Los fines de semana, se organizaban tours a la ciudad, o al menos a la zona equipada, por lo que solo tendríamos que pagar el viaje en autobús. Como de todos modos no trabajábamos los fines de semana, May accedió.

Lo último que me imaginaba haciendo era yendo hasta el centro comercial para comprarle unas deportivas a un refugiado que me había tratado como si le estuviera haciendo un favor a su comunidad al ayudarlo, pero ahí estaba: eligiendo deportivas para él porque el maldito se había colado en mi mente y yo era incapaz de pasar una necesidad por alto.

—Es la última vez que hago esto —le dije a May.

Estábamos en una de las tiendas departamentales y, para mi sorpresa, había encontrado cosas de buena calidad en medio de un mar de falsificaciones e imitaciones. Revisé el material y el interior para asegurarme de que fueran cómodas.

—Lo dudo.

May se había cruzado su diminuto bolsito sobre el torso.

Mientras yo iba en joggers, mi camiseta blanca y una especie de velo marrón sobre la cabeza, tan holgado que se escapaban mechones rojos de mi cabello, May iba en un top de tirantes y anchos pantalones de verano.

—No sabes lo grosero que es conmigo —murmuré.

—Tampoco eres amable con él.

Hice una mueca. Tal vez porque era divertido ver su expresión de falsa indignación, o porque en el fondo, no le ofendía nada de lo que yo decía.

—Así nos llevamos —protesté—. ¿Sabías que es un insurrecto?

May casi sonrió.

—De tu tipo.

Hice una mueca de disgusto.

—Claro que no. Hay montones de personas con historias así —repliqué.

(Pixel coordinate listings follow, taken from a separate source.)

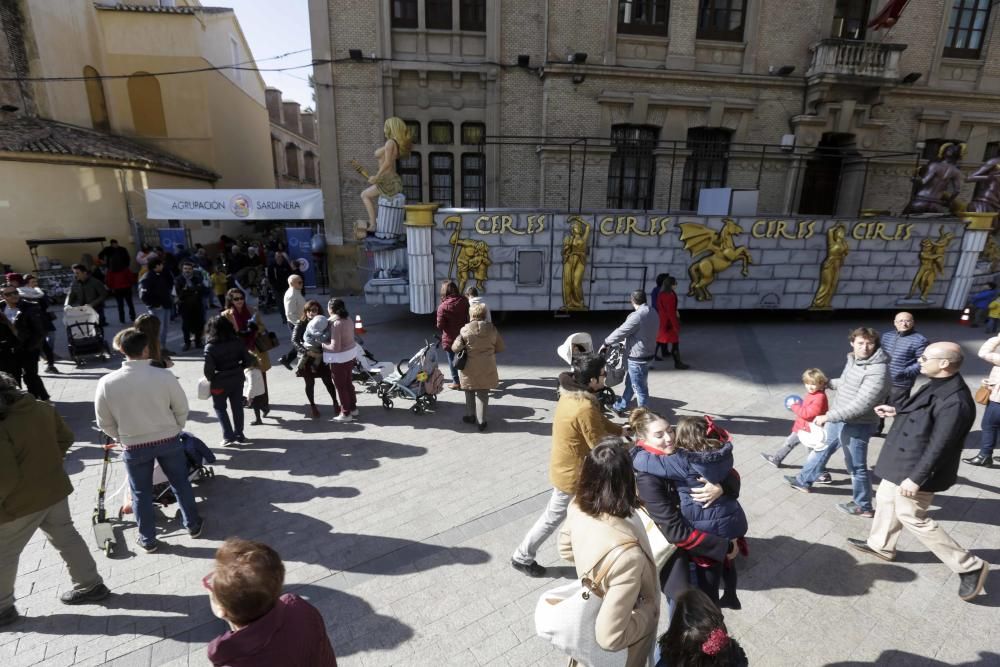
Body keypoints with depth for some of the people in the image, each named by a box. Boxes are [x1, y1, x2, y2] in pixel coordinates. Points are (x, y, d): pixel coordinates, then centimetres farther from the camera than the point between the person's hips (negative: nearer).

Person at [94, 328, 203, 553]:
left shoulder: (107, 383, -15)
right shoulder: (164, 376, -18)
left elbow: (105, 423, -2)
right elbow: (182, 409, -6)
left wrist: (122, 438, 15)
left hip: (134, 447, 1)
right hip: (168, 440, 0)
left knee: (141, 493, 18)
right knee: (181, 484, 18)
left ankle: (148, 540, 32)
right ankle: (193, 525, 32)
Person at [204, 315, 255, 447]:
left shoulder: (210, 347, -16)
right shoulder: (237, 342, -7)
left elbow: (208, 369, -18)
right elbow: (249, 361, -5)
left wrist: (210, 379, 1)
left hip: (220, 382, -3)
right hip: (237, 379, 3)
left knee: (220, 408, 14)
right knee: (237, 406, 15)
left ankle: (228, 437, 9)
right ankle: (239, 435, 23)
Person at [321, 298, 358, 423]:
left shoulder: (335, 323, -25)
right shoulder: (348, 319, 1)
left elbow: (335, 347, -27)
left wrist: (322, 344, -11)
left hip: (339, 358, -9)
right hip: (350, 354, 9)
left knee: (340, 386, 6)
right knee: (348, 382, 22)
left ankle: (346, 413, 16)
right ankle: (353, 408, 33)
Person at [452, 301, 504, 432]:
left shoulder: (465, 330, -13)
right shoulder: (492, 329, -5)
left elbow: (455, 348, -12)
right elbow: (500, 347, 2)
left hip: (470, 368, -1)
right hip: (487, 368, 1)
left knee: (470, 392, 20)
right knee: (483, 393, 10)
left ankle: (471, 416, 32)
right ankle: (481, 421, 10)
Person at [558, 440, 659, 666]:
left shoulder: (578, 507, -23)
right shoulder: (627, 555, -45)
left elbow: (565, 548, -1)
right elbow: (612, 637, -36)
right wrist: (650, 608, -21)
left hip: (590, 612, 5)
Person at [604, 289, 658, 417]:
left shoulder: (637, 316, -23)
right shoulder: (652, 313, 5)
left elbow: (621, 332, -17)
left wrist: (606, 343, -2)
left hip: (637, 358, -9)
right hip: (648, 353, 9)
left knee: (639, 387, 3)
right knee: (630, 383, 21)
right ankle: (619, 407, 35)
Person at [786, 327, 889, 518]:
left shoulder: (877, 371, -27)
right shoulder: (853, 360, 1)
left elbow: (860, 405, -31)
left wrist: (828, 416, -27)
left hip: (856, 426, -8)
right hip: (839, 420, 8)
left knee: (856, 467, 10)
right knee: (821, 449, 23)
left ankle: (863, 506, 31)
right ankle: (803, 481, 43)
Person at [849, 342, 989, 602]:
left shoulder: (954, 401, -30)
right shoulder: (938, 385, 0)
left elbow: (939, 447, -28)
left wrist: (916, 478, -25)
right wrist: (897, 410, 19)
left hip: (917, 470, -10)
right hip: (902, 463, 10)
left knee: (913, 518, 4)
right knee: (886, 501, 23)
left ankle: (970, 566, 19)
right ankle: (881, 545, 42)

No lo estaba invalidando, sino aclarando que yo no me enamoraba de alguien solo por su historia. De ser así, me habría casado en mi primer viaje de voluntariado.

Además, no quería que me gustase nadie. Quería estar soltera, viajar, ayudar y conocer gente de todo el mundo, no enamorarme.

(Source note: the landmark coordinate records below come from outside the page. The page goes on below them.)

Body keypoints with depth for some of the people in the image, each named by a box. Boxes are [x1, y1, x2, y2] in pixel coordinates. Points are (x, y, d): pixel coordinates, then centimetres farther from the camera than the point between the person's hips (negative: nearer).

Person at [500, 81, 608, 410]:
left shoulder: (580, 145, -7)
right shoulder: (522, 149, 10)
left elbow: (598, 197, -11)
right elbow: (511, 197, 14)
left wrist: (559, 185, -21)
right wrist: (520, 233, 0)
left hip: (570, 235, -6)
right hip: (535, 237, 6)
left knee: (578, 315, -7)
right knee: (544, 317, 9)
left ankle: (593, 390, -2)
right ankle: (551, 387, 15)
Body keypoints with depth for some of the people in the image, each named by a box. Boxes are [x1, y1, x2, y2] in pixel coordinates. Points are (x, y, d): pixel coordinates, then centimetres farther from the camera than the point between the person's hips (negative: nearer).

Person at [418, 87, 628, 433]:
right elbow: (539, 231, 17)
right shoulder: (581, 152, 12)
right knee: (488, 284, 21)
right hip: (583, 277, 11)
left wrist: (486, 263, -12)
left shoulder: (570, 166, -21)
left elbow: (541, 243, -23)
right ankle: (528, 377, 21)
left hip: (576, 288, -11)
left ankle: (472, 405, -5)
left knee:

Compré las deportivas, pero le pedí a May que se las llevara. No soportaría que se burlase de mí o dijera que lo hacía por lástima. Lo hacía porque no podía ignorar una necesidad.

Regresamos a la hora del almuerzo.

No sabía qué pasaría con Eloi, si Jesaja lo movería a otra zona del campamento con tal de protegerlo, porque imaginaba que no sería seguro para él permanecer allí.

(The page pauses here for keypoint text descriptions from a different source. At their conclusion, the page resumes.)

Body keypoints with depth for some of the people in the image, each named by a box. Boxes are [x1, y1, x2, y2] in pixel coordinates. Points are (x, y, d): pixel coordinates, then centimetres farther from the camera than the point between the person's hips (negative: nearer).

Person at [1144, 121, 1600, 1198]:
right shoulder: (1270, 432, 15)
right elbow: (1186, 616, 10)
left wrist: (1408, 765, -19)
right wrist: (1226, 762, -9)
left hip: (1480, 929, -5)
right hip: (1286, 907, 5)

Habían llegado provisiones esa semana.

Desde Yaundé, tráilers y camiones viajaron dieciséis horas por carretera para hacernos llegar alimentos básicos, mantas y papel higiénico. Éramos decenas de voluntarios en el campamento, pero los refugiados nos superaban en número de forma exagerada.

Un sector de los voluntarios también se dedicaba a equipar y capacitar a los refugiados para que pudieran encontrar asilo político en Camerún, protección legal y representación. Les ayudaban con los papeles que necesitarían, porque la mayoría no contaban con documentación debido a que habían huido por cuestiones políticas, guerra o represión religiosa.

Mientras May iba a entregar las deportivas al otro lado del campamento, en el área masculina, decidí entrar al comedor comunitario. No era mi trabajo ayudar a servir la comida, pero me gustaba asegurarme de que los niños tuvieran suficiente pan antes de sentarme.